Our iconic 3-piece tables that come into their own in Summer see and hear everything. The wood absorbs more spirit than beer maturing in Glenlivet casks but it’s of a different kind: when folk get together around them, it’s like people getting into a rowing boat - the structure leans and rocks as bottoms plonk themselves in and the conversation and eye contact is intense. The planks ferry you through time - several hours can pass in the space of 15 minutes with the sustenance of ale. Before the conversation started going off in a multitude of tangents, the sun was baking you but now you’re shivering in the night pretending you’re not. You never bring a coat.
Whatever happens in the world, as long as there are beer gardens, things will be okay.
I have rarely drunk cider but was drawn towards it this year as the Mermaid hosted over fifty with a cider festival. It’s not the fizzy Woodpecker or Strongbow that I remember (though some still are), but a drink whose bouquet and taste make it very difficult for this seasoned beer drinker to describe. The process isn’t familiar - it doesn’t reveal hops front of shop and malt after the swallow. It’s a different creature altogether. I need a new lexicon but the following is an attempt at my favourite. It’s pressed in Baldock, North Hertfordshire:
Apple Cottage. Filthy Tramp Juice (6.7 ABV):
This nectar’s the colour of brandy crossed with pink lady apples. It’s crystal clear with a vague farmyard/hay aroma. There’s no carbonation but it glows like a lightbulb on the palate. It starts with that sharp tang you get when you bite into apple flesh. Only through stealth does the alcohol make itself known as your cheeks start to flush red. It’s so rosy and floral when it’s sloshed around the tongue. So smooth and gentle yet blood-warming and tingly.

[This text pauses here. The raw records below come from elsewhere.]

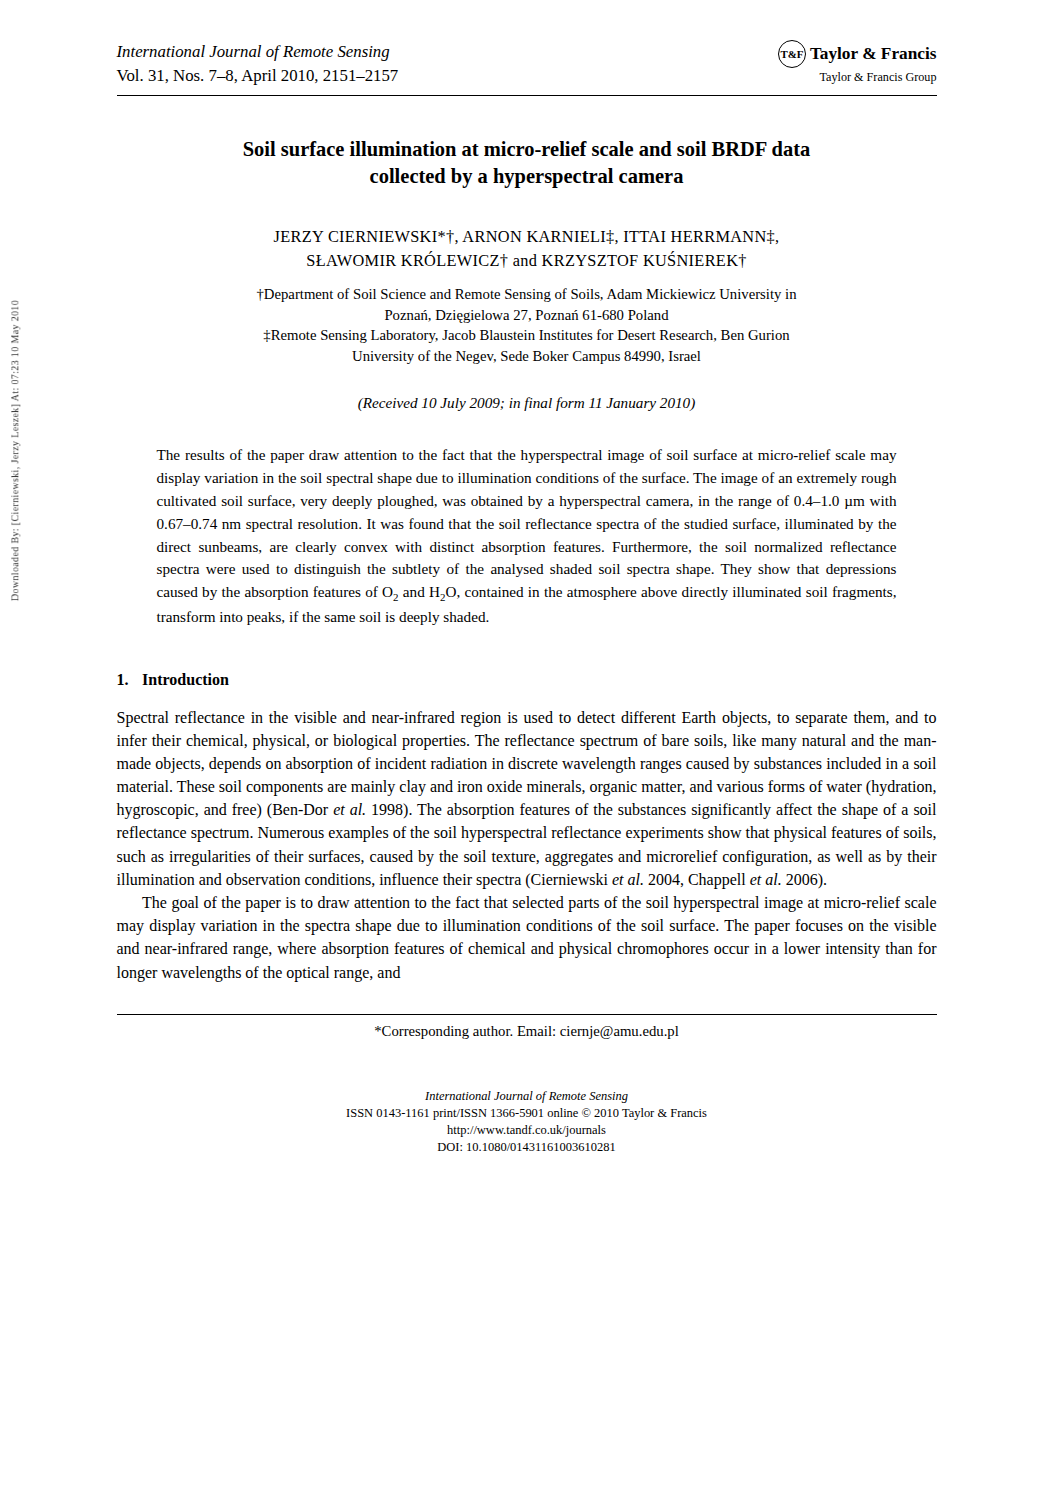Downloaded By: [Cierniewski, Jerzy Leszek] At: 07:23 10 May 2010
International Journal of Remote Sensing
Vol. 31, Nos. 7–8, April 2010, 2151–2157
T&F Taylor & Francis
Taylor & Francis Group
Soil surface illumination at micro-relief scale and soil BRDF data
collected by a hyperspectral camera
JERZY CIERNIEWSKI*†, ARNON KARNIELI‡, ITTAI HERRMANN‡,
SŁAWOMIR KRÓLEWICZ† and KRZYSZTOF KUŚNIEREK†
†Department of Soil Science and Remote Sensing of Soils, Adam Mickiewicz University in
Poznań, Dzięgielowa 27, Poznań 61-680 Poland
‡Remote Sensing Laboratory, Jacob Blaustein Institutes for Desert Research, Ben Gurion
University of the Negev, Sede Boker Campus 84990, Israel
(Received 10 July 2009; in final form 11 January 2010)
The results of the paper draw attention to the fact that the hyperspectral image of soil surface at micro-relief scale may display variation in the soil spectral shape due to illumination conditions of the surface. The image of an extremely rough cultivated soil surface, very deeply ploughed, was obtained by a hyperspectral camera, in the range of 0.4–1.0 µm with 0.67–0.74 nm spectral resolution. It was found that the soil reflectance spectra of the studied surface, illuminated by the direct sunbeams, are clearly convex with distinct absorption features. Furthermore, the soil normalized reflectance spectra were used to distinguish the subtlety of the analysed shaded soil spectra shape. They show that depressions caused by the absorption features of O2 and H2O, contained in the atmosphere above directly illuminated soil fragments, transform into peaks, if the same soil is deeply shaded.
1. Introduction
Spectral reflectance in the visible and near-infrared region is used to detect different Earth objects, to separate them, and to infer their chemical, physical, or biological properties. The reflectance spectrum of bare soils, like many natural and the man-made objects, depends on absorption of incident radiation in discrete wavelength ranges caused by substances included in a soil material. These soil components are mainly clay and iron oxide minerals, organic matter, and various forms of water (hydration, hygroscopic, and free) (Ben-Dor et al. 1998). The absorption features of the substances significantly affect the shape of a soil reflectance spectrum. Numerous examples of the soil hyperspectral reflectance experiments show that physical features of soils, such as irregularities of their surfaces, caused by the soil texture, aggregates and microrelief configuration, as well as by their illumination and observation conditions, influence their spectra (Cierniewski et al. 2004, Chappell et al. 2006).
The goal of the paper is to draw attention to the fact that selected parts of the soil hyperspectral image at micro-relief scale may display variation in the spectra shape due to illumination conditions of the soil surface. The paper focuses on the visible and near-infrared range, where absorption features of chemical and physical chromophores occur in a lower intensity than for longer wavelengths of the optical range, and
*Corresponding author. Email: ciernje@amu.edu.pl
International Journal of Remote Sensing
ISSN 0143-1161 print/ISSN 1366-5901 online © 2010 Taylor & Francis
http://www.tandf.co.uk/journals
DOI: 10.1080/01431161003610281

One thing I recall about cider that hasn’t changed is how potentially dangerous it is - it slips down like fruit juice (which it obviously is with the addition of microfauna conducting an orgy). A perry I had before the Filthy Tramp Juice I almost downed in one forgetting it contained alcohol.
Finally, the White Hart Tap. It knows how to hold a beer festival and is an expert sourcer. The pub rotates its beers and pays attention when they are well received. It was the first to acknowledge the talent behind casks of Magic Rock and Cloudwater. The range of beer on stillage in the garden marquee (25 at a time) shows beers from all over the UK but also demonstrates how the British palate has changed with regards to its ale. Out of them, only five self-identify as bitters but even they’ve been elevated by new world hops. There was even a Belgian Dubbel brewed by one of the pub regulars in aid of a local Alzheimers charity. The pub brews its own ale represented with the rest here on gravity; they encompass a liquorice-infused strong dark ale, a strong IPA, a pale ale and a single varietal: Mosaic.
Mosaic is an enigma to me. I can’t reliably identify hops but this particular one seems especially adept at disguise. I’ve had it as a single varietal before and it’s reminded me of blackcurrant or red berries or Bramling Cross or even cork but it’s also come across a bit like this one - dry grapefruit. Very Citra-esque. How come it varies so much?
The evening gloamed as I ended up discussing beer with some of CAMRA’s 1970s veterans and we touched on the sensitive issues of the Revitalisation Project (4 people around the table, 4 different opinions) and the EU referendum thereby breaking at least one pub rule about politics. Fortunately, religion didn’t rear its head to break a second. Nobody got hurt. By a happier consensus, the beer of the festival was Mallinson’s Hop Slap from West Yorkshire - a beer that smells like a fruit salad and drinks with an easy abandon - the balmy night definitely helped influence that decision. I’d run the White Hart Tap’s strong dark ale a close runner-up.
There were other events and festivals I didn’t get round to visiting but this little quad represents a decent snapshot of Verulamium at the end of May. Bring on the main Summer!